I don't follow this at all. Luminance isn't negative, so why would it make sense to have negative numbers ? If this clipping really takes place, does this show up on the SNR curves ? I don't really buy that they can inflate the estimated dynamic range by clipping relatively high values (one problem with this is that it leaves some dynamic range on the table). I see other problems with this line of reasoning. For one, you don't halve the standard deviation by throwing away half the distribution because it's heavily skewed (e.g. the left tail is bounded and the right isn't). I might be missing something, but the above looks like nonsense to me.
Another result of this is that for values of low magnitude, oversampling the individual pixel values in SW does not result in the expected behavior of noise converging towards zero. Since the noise-converging-to-zero is a key assumption in the whole "increase-DR-by-binning" scenario, it's quite trivial to notice that the theory doesn't hold water in this case.

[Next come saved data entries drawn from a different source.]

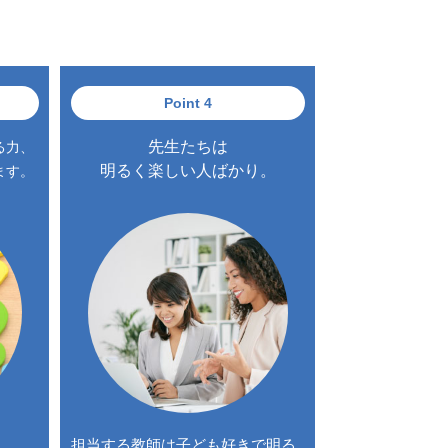
Point 4
先生たちは
る力、
明るく楽しい人ばかり。
ます。
、
担当する教師は子ども好きで明る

When we talk about how "theory" plays out in the real world, it is far from "trivial".
In the case of signal to noise and its application to dynamic range -- even we fail to realize the "theoretical" blackpoint due to quantization error (because the actual noise is less than the quantization error), we still increase usable dynamic range.
Suppose for example our "shadow noise level" (noise at signal level of 1) is 1 -- so 1 on our scale corresponds to the blackpoint. If we average, theoretically, we could reduce the blackpoint, but our error is stuck at 1 due to quantization. That if I understand it is your argument.
But lets step up a couple of stops. At a signal level of 4, our noise level is 2 (proportional to sqrt of the signal), so at this level we would reduce signal to noise by binning (that is, quantization error isn't the limiting factor).
So you will gain usable dynamic range by increasing resolution, even quantization places a kind of floor on your blackpoint.